The evidence is still there: two drill holes bored into the surface of a low granite boulder in the uplands of County Wicklow, abandoned before the job was done. What the would-be quarryman left behind is now the most legible modern intrusion on a stone that had already been worked, with far greater patience, thousands of years earlier. Across its exposed flat face are fifteen or more cupmarks, small circular depressions ground into the rock by prehistoric hands, ranging from three to five centimetres across. Some are enclosed by rings, and six are arranged in a rough circle around a central cupmark, a deliberate geometry that suggests intention rather than idle marking.

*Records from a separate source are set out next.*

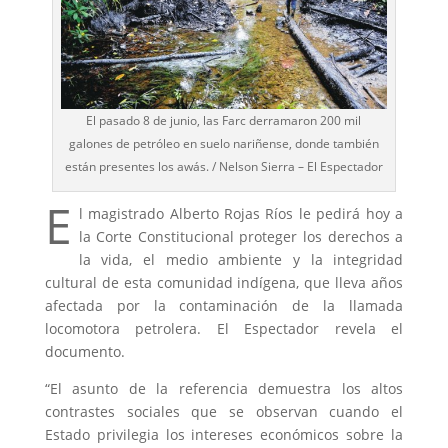
El pasado 8 de junio, las Farc derramaron 200 mil
galones de petróleo en suelo nariñense, donde también
están presentes los awás. / Nelson Sierra – El Espectador
E
l magistrado Alberto Rojas Ríos le pedirá hoy a
la Corte Constitucional proteger los derechos a
la vida, el medio ambiente y la integridad
cultural de esta comunidad indígena, que lleva años
afectada por la contaminación de la llamada
locomotora petrolera. El Espectador revela el
documento.
“El asunto de la referencia demuestra los altos
contrastes sociales que se observan cuando el
Estado privilegia los intereses económicos sobre la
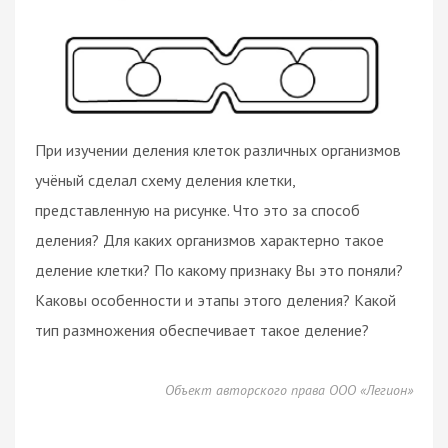
При изучении деления клеток различных организмов
учёный сделал схему деления клетки,
представленную на рисунке. Что это за способ
деления? Для каких организмов характерно такое
деление клетки? По какому признаку Вы это поняли?
Каковы особенности и этапы этого деления? Какой
тип размножения обеспечивает такое деление?
Объект авторского права ООО «Легион»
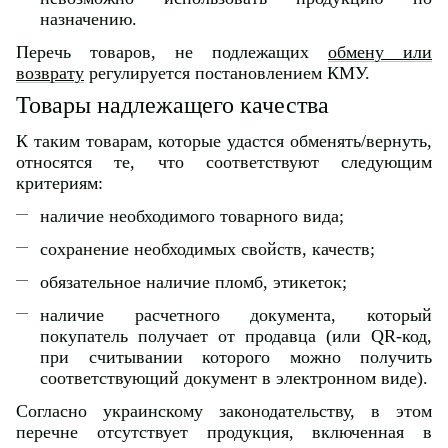
назначению.
Перечь товаров, не подлежащих
обмену или
возврату
регулируется постановлением КМУ.
Товары надлежащего качества
К таким товарам, которые удастся обменять/вернуть,
относятся те, что соответствуют следующим
критериям:
наличие необходимого товарного вида;
сохранение необходимых свойств, качеств;
обязательное наличие пломб, этикеток;
наличие расчетного документа, который
покупатель получает от продавца (или QR-код,
при считывании которого можно получить
соответствующий документ в электронном виде).
Согласно украинскому законодательству, в этом
перечне отсутствует продукция, включенная в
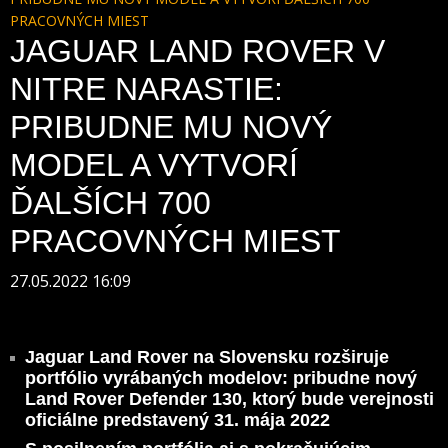
PRACOVNÝCH MIEST
JAGUAR LAND ROVER V
NITRE NARASTIE:
PRIBUDNE MU NOVÝ
MODEL A VYTVORÍ
ĎALŠÍCH 700
PRACOVNÝCH MIEST
27.05.2022 16:09
Jaguar Land Rover na Slovensku rozširuje
portfólio vyrábaných modelov: pribudne nový
Land Rover Defender 130, ktorý bude verejnosti
oficiálne predstavený 31. mája 2022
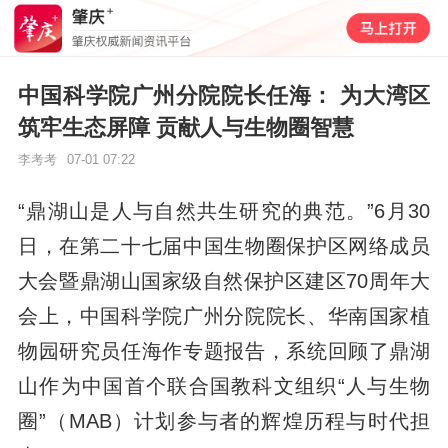
中国科学院广州分院院长任海： 为大湾区
筑牢生态屏障 贡献人与生物圈智慧
李考考
07-01 07:22
“鼎湖山是人与自然共生研究的典范。”6月30
日，在第二十七届中国生物圈保护区网络成员
大会暨鼎湖山国家级自然保护区建区70周年大
会上，中国科学院广州分院院长、华南国家植
物园研究员任海作专题报告，系统回顾了鼎湖
山作为中国首个联合国教科文组织“人与生物
圈”（MAB）计划参与者的辉煌历程与时代担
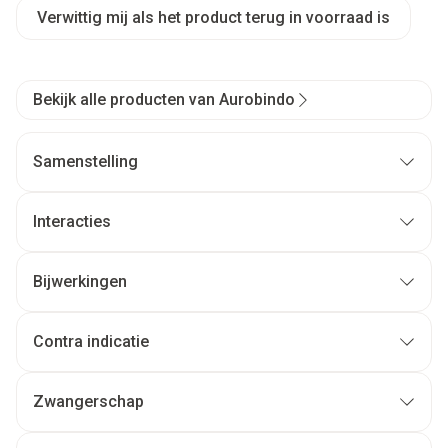
Verwittig mij als het product terug in voorraad is
Bekijk alle producten van Aurobindo
Samenstelling
Interacties
Bijwerkingen
Contra indicatie
Zwangerschap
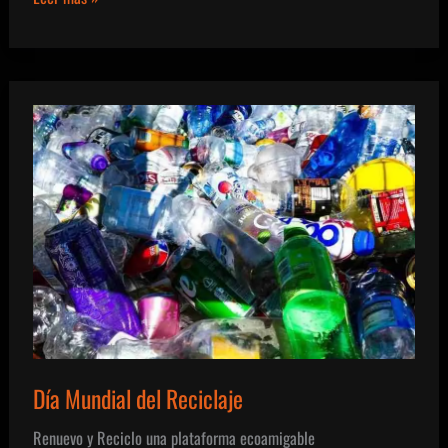
vuelve
al
feed
cronológico
Día Mundial del Reciclaje
Renuevo y Reciclo una plataforma ecoamigable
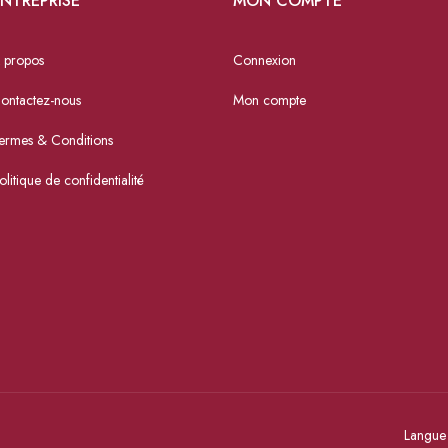
NTREPRISE
MON COMPTE
 propos
Connexion
ontactez-nous
Mon compte
ermes & Conditions
olitique de confidentialité
Langue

Cupmarks are among the oldest and most widespread forms of rock art in Ireland and Britain, typically associated with the Neolithic and Bronze Age periods, though their precise meaning remains genuinely unknown. This particular boulder is earthfast, meaning it is set into the ground rather than free-standing, and it carries quartz inclusions within the granite, a detail that may or may not have mattered to the people who chose it. What is clear is that this site did not exist in isolation. Within a few hundred metres, there are at least three other marked stones, including a second cupmarked boulder to the south, another to the west-northwest, and a bullaun stone, a large stone with one or more hollowed basins, roughly two hundred metres to the west. Whether these form a related landscape of monuments or simply accumulated over a long span of time is difficult to say, but their concentration along this river valley, with Lough Dan to the north and Scarr Mountain visible to the northwest, is not easily dismissed as coincidence.

The boulder sits on poorly drained rushy grassland, with a tributary of the Avonmore River running approximately twenty-five metres to the south. The terrain is upland and unimproved, the kind of ground that rewards waterproof boots and patience. The cupmarks are shallow and can be difficult to read in flat midday light; an overcast day, or the low-angled light of morning or late afternoon, tends to bring the surface detail into sharper relief.